» **Text excerpt**
▬▬▬▬▬▬▬▬▬▬
I'm shocked that the American people were willing to throw so much support behind such a flawed candidate.
Posted by: 2b || 11/03/2004 8:02 Comments || Top||

#26  2b, I agree w/you. It's disheartening that there are so many ignorant or just plain stupid folks running around.
Posted by: Jarhead || 11/03/2004 8:28 Comments || Top||

#27  If the Dems had put up a decent war-time candidate, 2b, the fight would have been on domestic issues, and it wouldn't really have mattered who won -- because the WoT would have been continued the way Bush started it. But because they couldn't -- the Dems as a party haven't yet grasped that this war is not of our choosing -- they put up a pseudo-warrior. Kerry was the left/liberal Dems best shot at fooling the rest of us, and he flopped. God willing, the core of the party will return to the real world, and give the country the functional loyal opposition our system needs to work most effectively.
▬▬▬▬▬▬▬▬▬▬
» **Material**
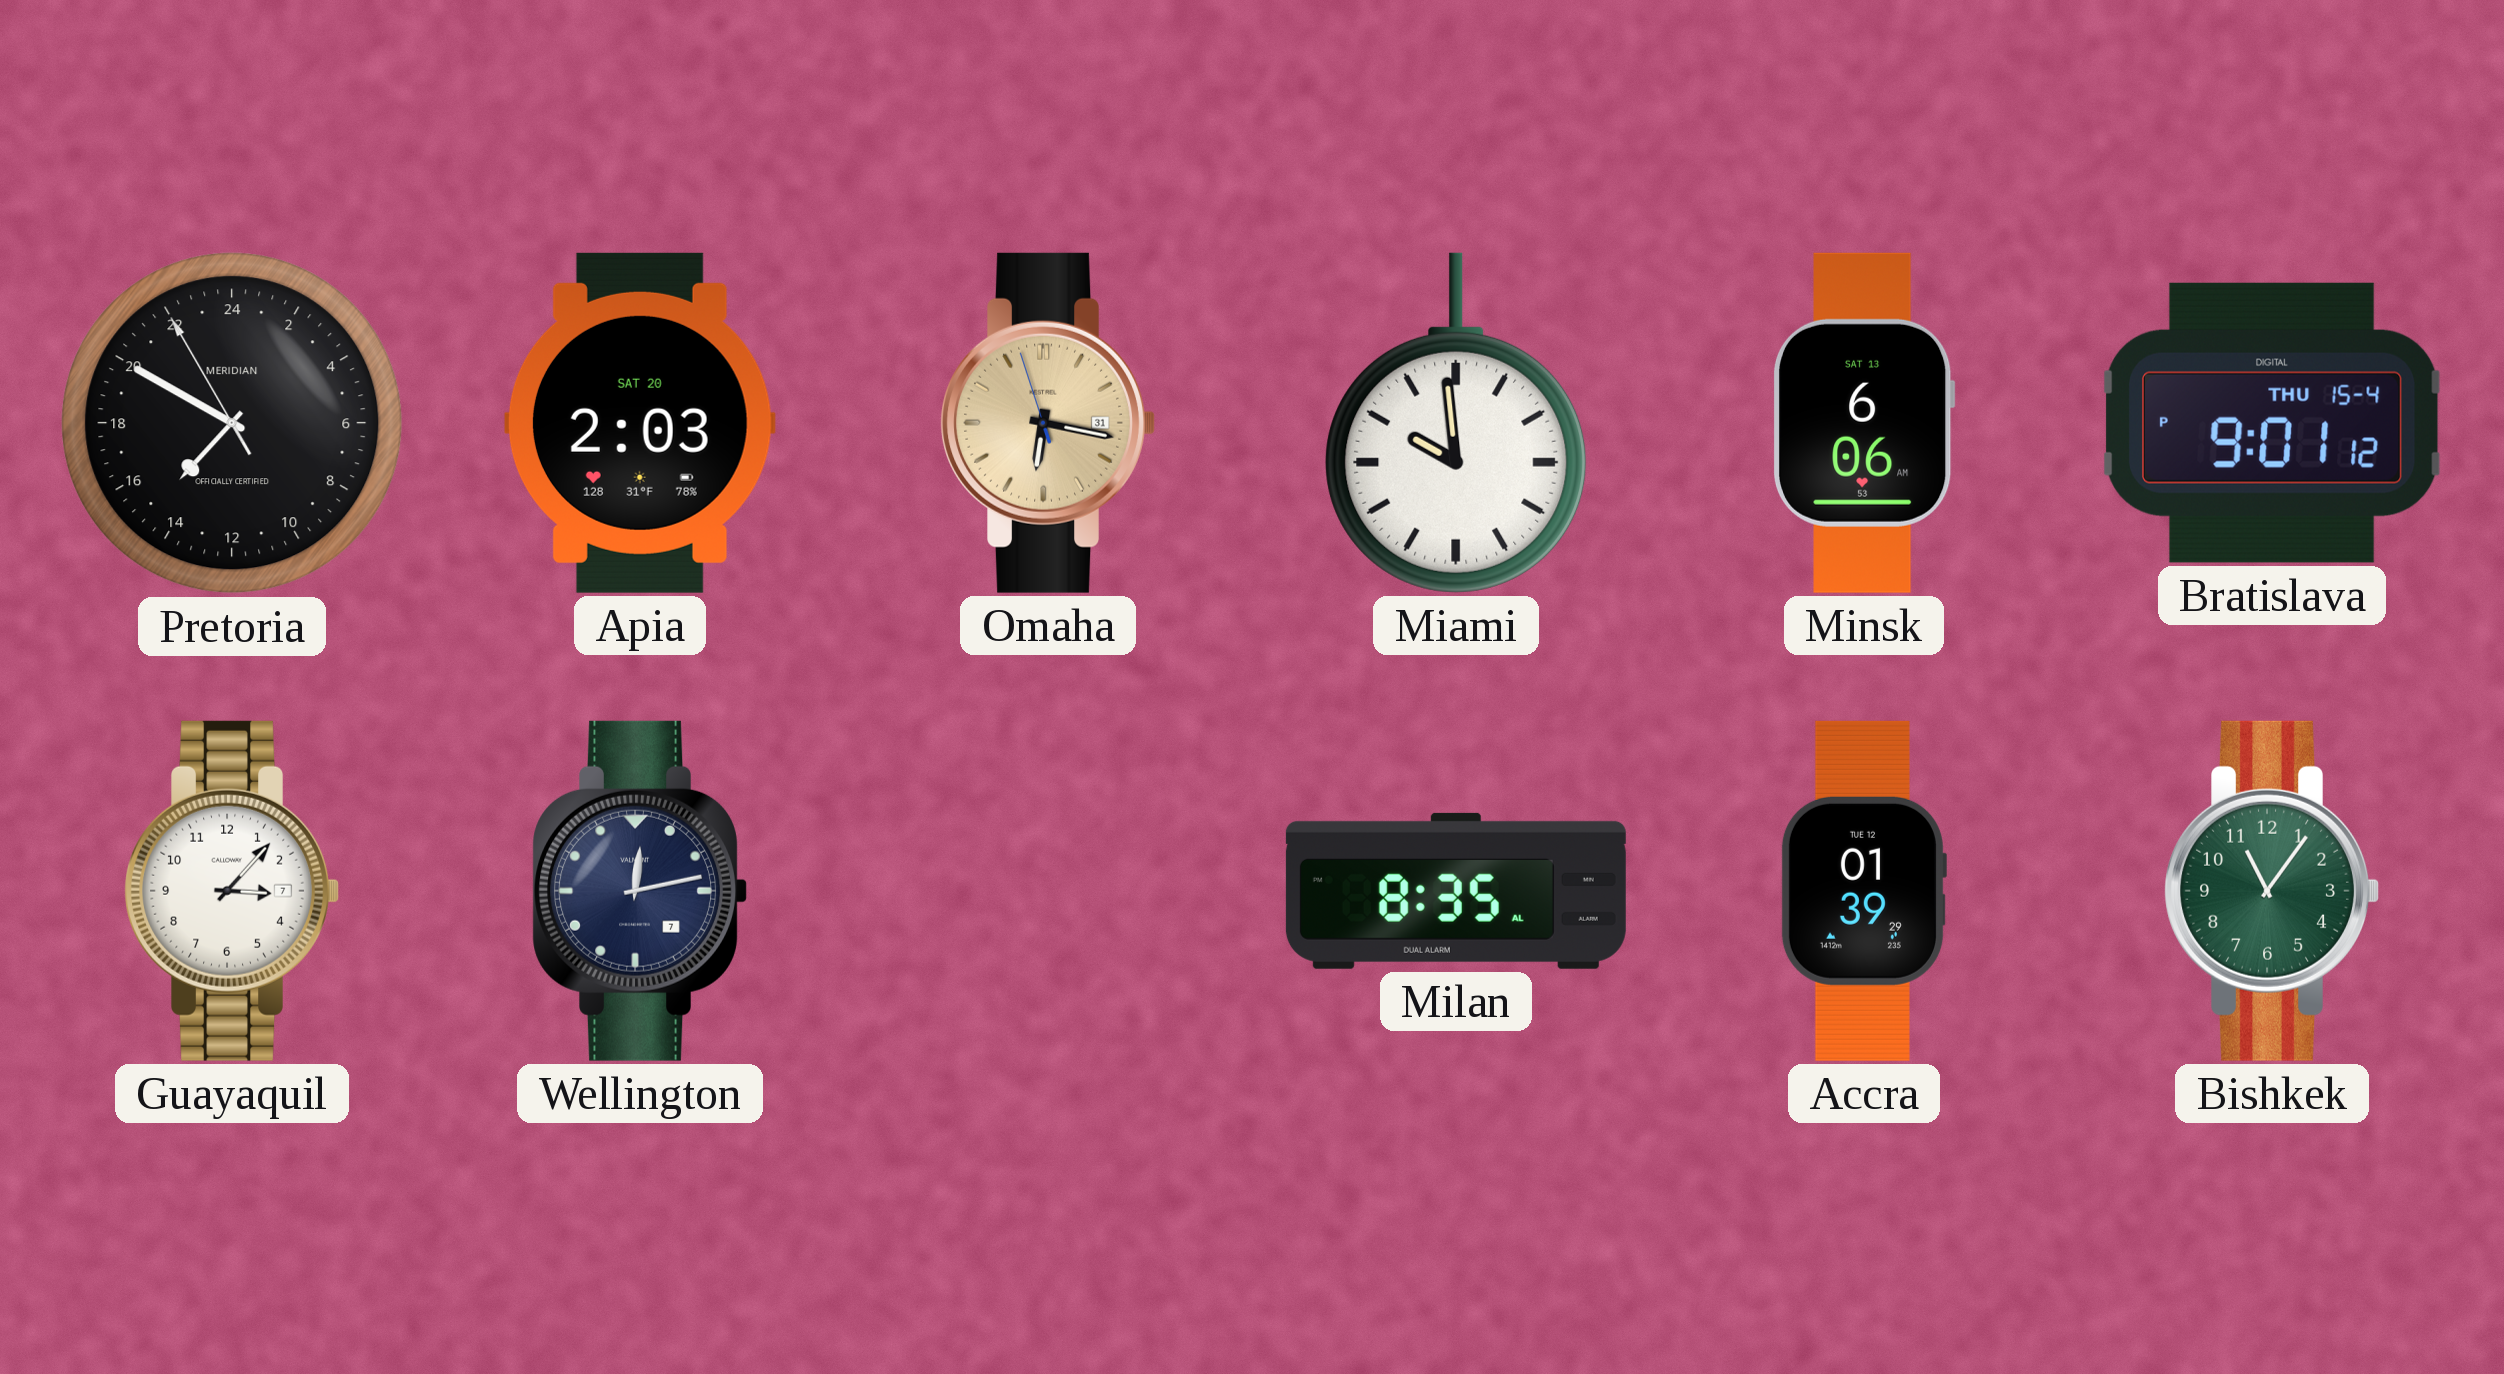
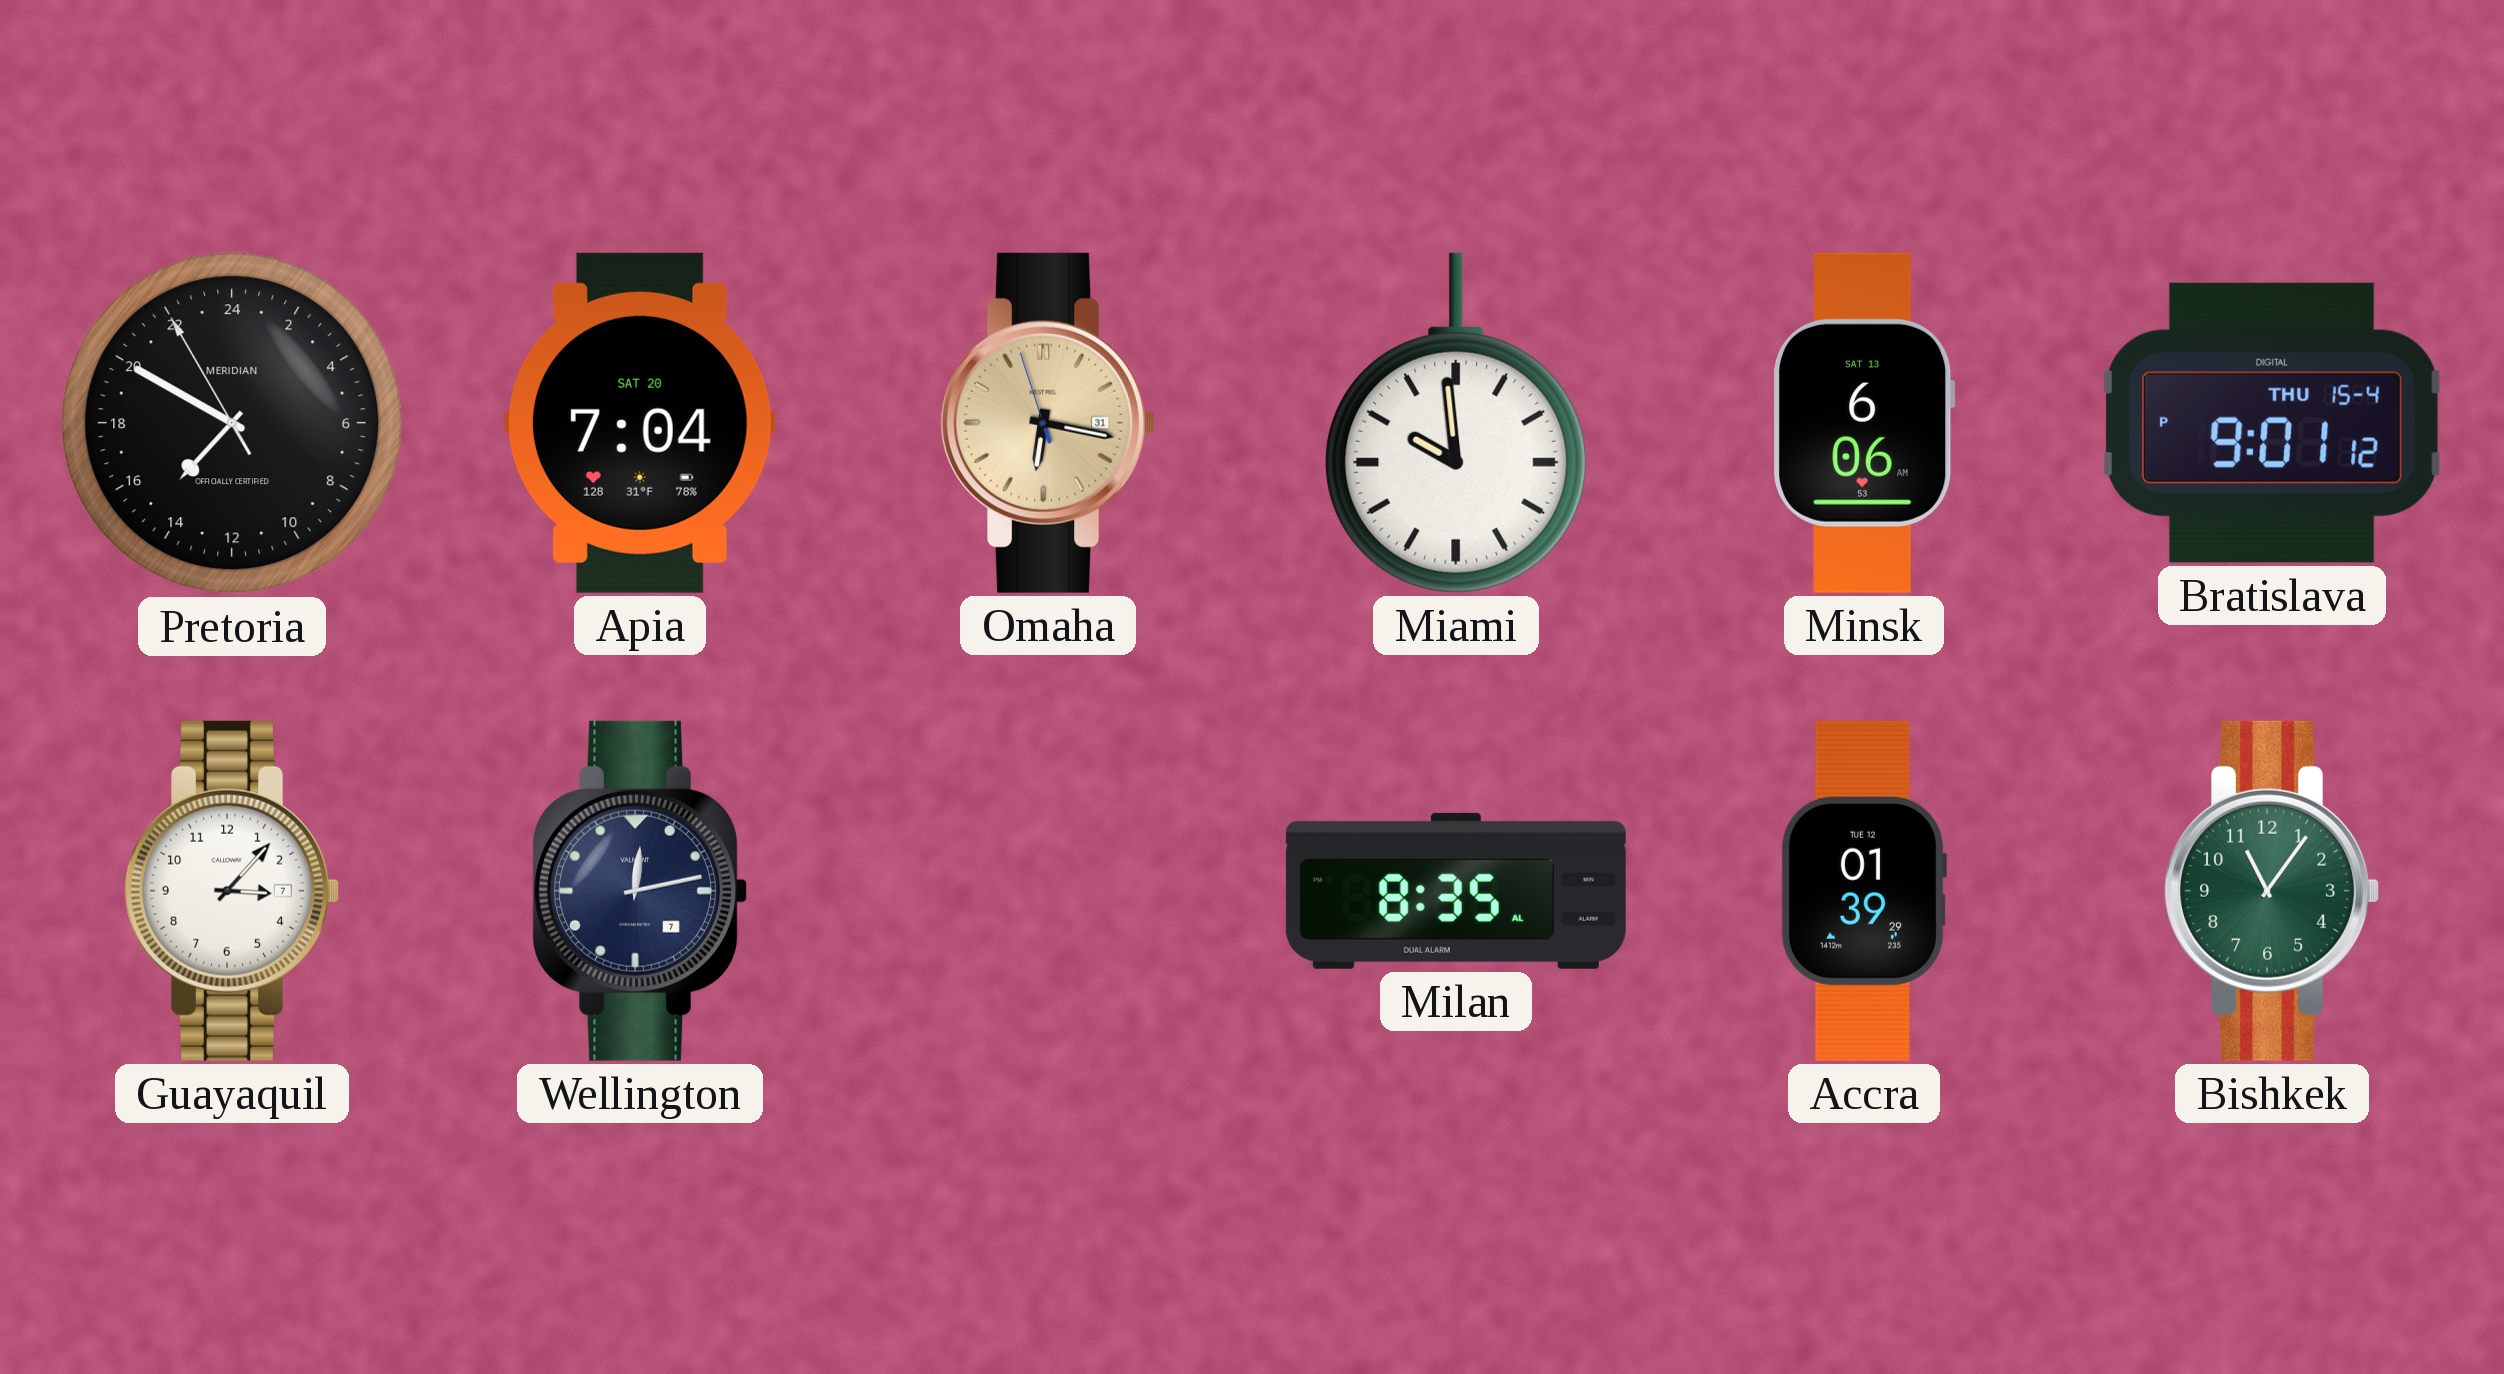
Apia: 2:03 -> 7:04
▬▬▬▬▬▬▬▬▬▬
» **What you have to do**
Answer these questions about the comment thread excerpt.
1. What name is given for the poster of comment #26?
2. In comment #27, whom does the writer call the left/liberal Dems' best shot at fooling the rest of us?
3. On what date were the comments posted?

» **Answer for the task**
1. Jarhead
2. Kerry
3. 11/03/2004